C’est paradoxalement en s’opposant à la violence exercée contre un sans abri, que le personnage de Katayama va déclencher une spirale de violence qui ne cessera qu’à la toute dernière image du métrage. Si par le passé l’enfant était parfois le témoin involontaire de cette violence comme dans Rainy Dog (1997), il n’en était jamais le moteur, et rarement victime de sa confrontation directe. Avec Taiyo no Kizu, c’est tout le contraire. Miike semble avoir endossé les habits d’un père de famille à travers son double, Sho Aikawa, qui démontre ici une nouvelle facette de son talent, loin des stéréotypes d’acteur de V-cinema qu’on lui prête habituellement. Cette doublure que le réalisateur avait auparavant utilisée pour sonder l’imaginaire de son enfance à travers le personnage de Zebraman (2004), prend ici la forme d’un questionnement social face à la délinquance juvénile qui semble désemparer le cinéaste de la violence. Ce n’est plus la jeunesse qui l’intéresse, tant il semble bien incapable de comprendre ses pulsions de mort (voir la fascination des adolescents dans le film pour les armes), mais le personnage de Katayama dans sa confrontation à cette même violence absurde et son cheminement à travers sa souffrance et son besoin de comprendre, de faire le deuil de sa fille et de sa femme.

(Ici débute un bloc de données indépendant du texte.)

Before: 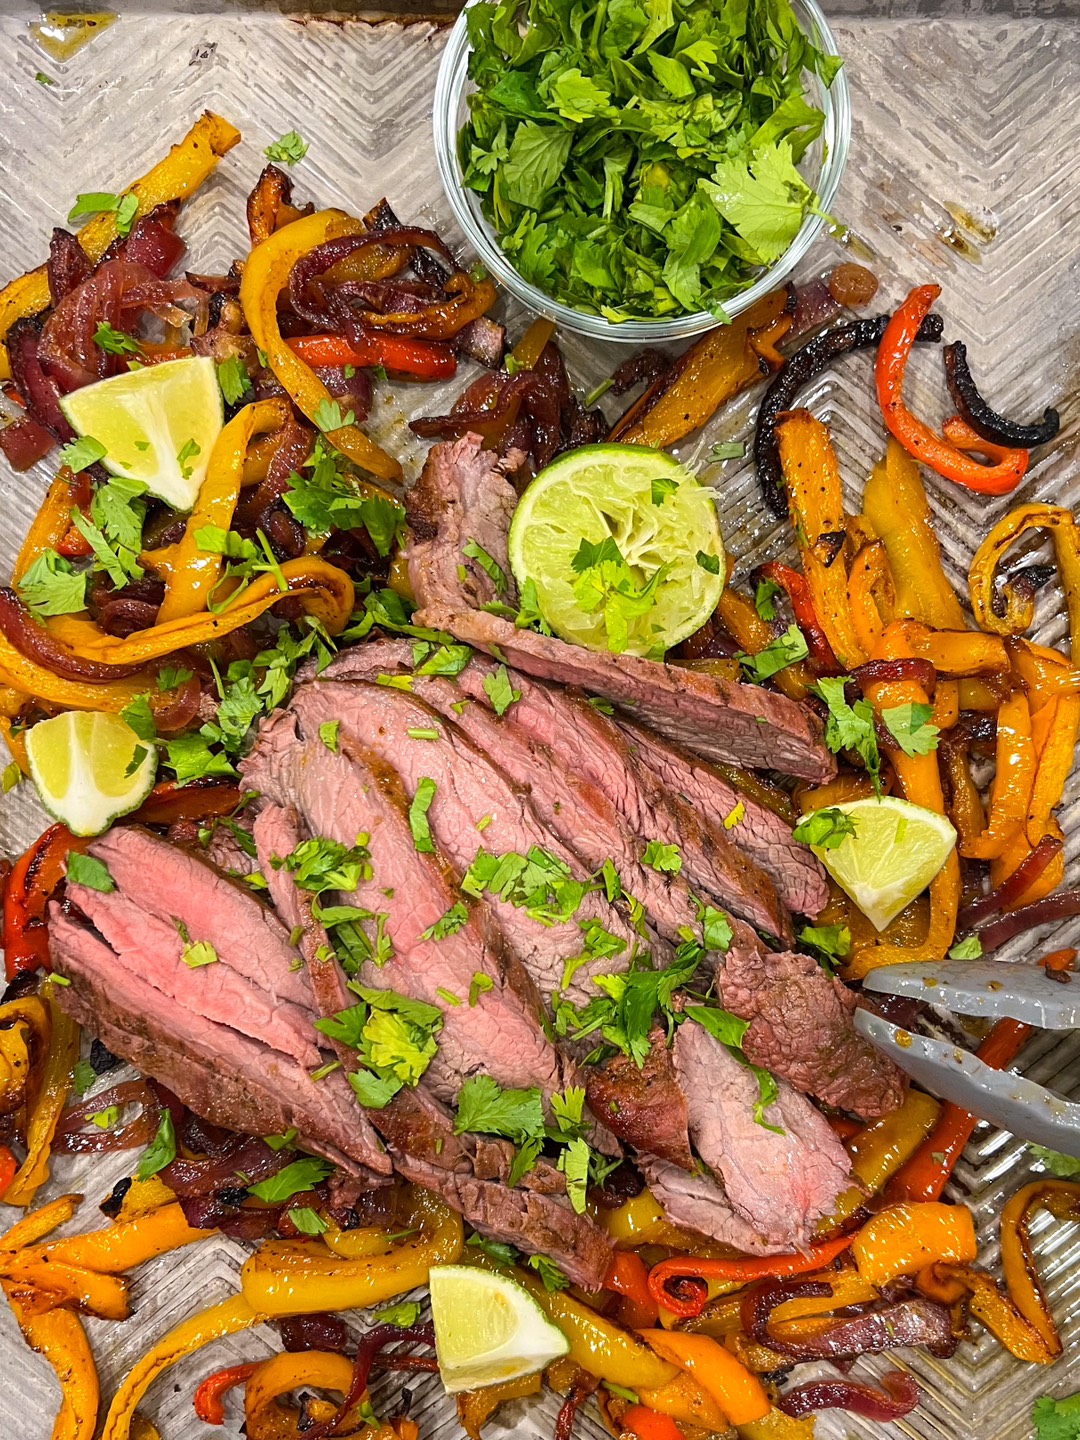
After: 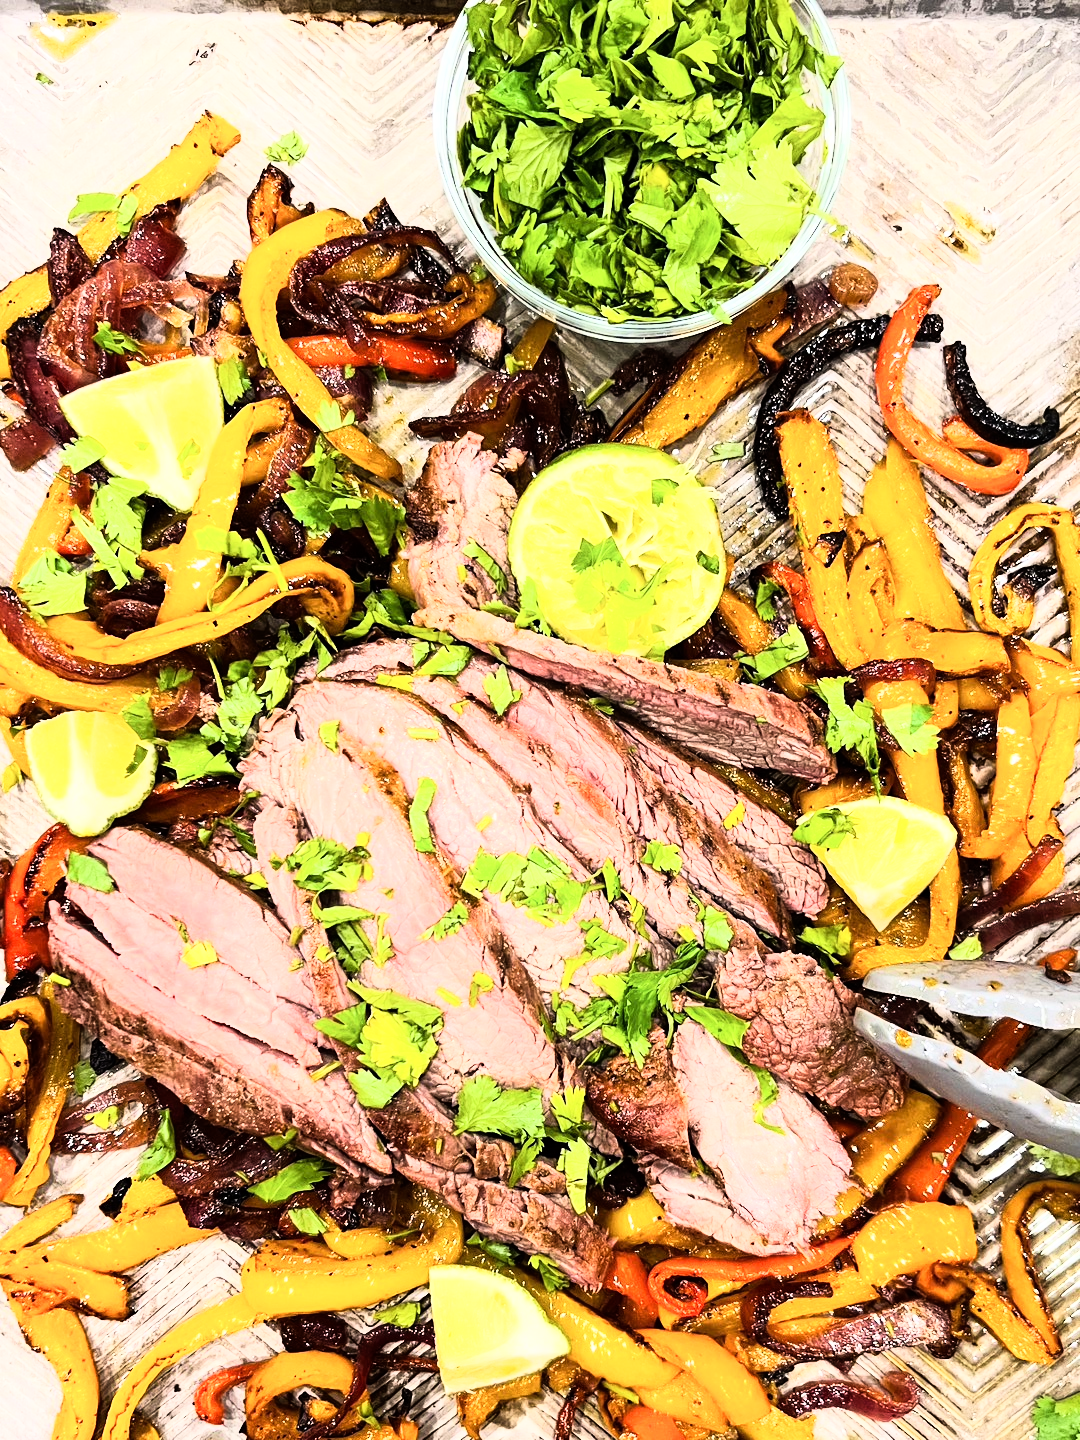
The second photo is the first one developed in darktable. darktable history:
shadows and highlights: shadows 0, highlights 40
rgb curve: curves: ch0 [(0, 0) (0.21, 0.15) (0.24, 0.21) (0.5, 0.75) (0.75, 0.96) (0.89, 0.99) (1, 1)]; ch1 [(0, 0.02) (0.21, 0.13) (0.25, 0.2) (0.5, 0.67) (0.75, 0.9) (0.89, 0.97) (1, 1)]; ch2 [(0, 0.02) (0.21, 0.13) (0.25, 0.2) (0.5, 0.67) (0.75, 0.9) (0.89, 0.97) (1, 1)], compensate middle gray true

La destruction de l’unité familiale, au coeur du cinéma de Miike, n’a jamais été aussi radicale et brutale. A cette destruction, Katayama tente de faire face lorsque le jeune assassin de sa fille est emprisonné et que sa femme se suicide. La pellicule passant alors au noir et blanc, et traduisant par métaphore l’obscurcissement d’un horizon privant la capacité pour le personnage de renaître de sa souffrance. L’humanisme de mise dans Big Bang Love Juvenile A est ici rendu impossible par le cadre sociétal même et son système judiciaire protégeant le mineure, rendant inopérante toute réponse face à la douleur subie par Katayama. La libération seulement trois ans après du jeune meutrier, provoque une onde de choc émotionnelle lors d’une séquence au cut inventif, où une simple goutte d’eau devient le catalyseur d’un désir de confrontation avec le meurtrier, espoir vain d’une tentative d’explication et par là même de résilience pour Katayama. C’est ce désir qui poussera ce dernier à braver les interdictions du juge et découvrir le lieu ou Kamiki tente une reconversion, employé dans une petite fabrique de surf (l’image poussant à l’ironie).
A travers le personnage de Kamiki, monstre manipulateur qui vous sourit une sucette à la bouche, et l’instant d’après vous poignarde sauvagement, Miike décrit le mal absolu qui gangrène une jeunesse influençable, à l’image du jeune garçon qui achète un couteau à ses aînés et s’en saisit comme d’un jouet. Le titre japonais lui évoque une lointaine allusion au mouvement du “Taiyozoku” (génération du soleil) dont la jeunesse désenchantée des années 50/60 était l’emblème. Mais l’époque n’est plus à l’espoir d’une vie meilleure, mais à l’absurdité d’une jeunesse privée de conscience et dont l’aliénation urbaine se manifeste par ses “blessures du soleil” plus profondes qu’apparentes.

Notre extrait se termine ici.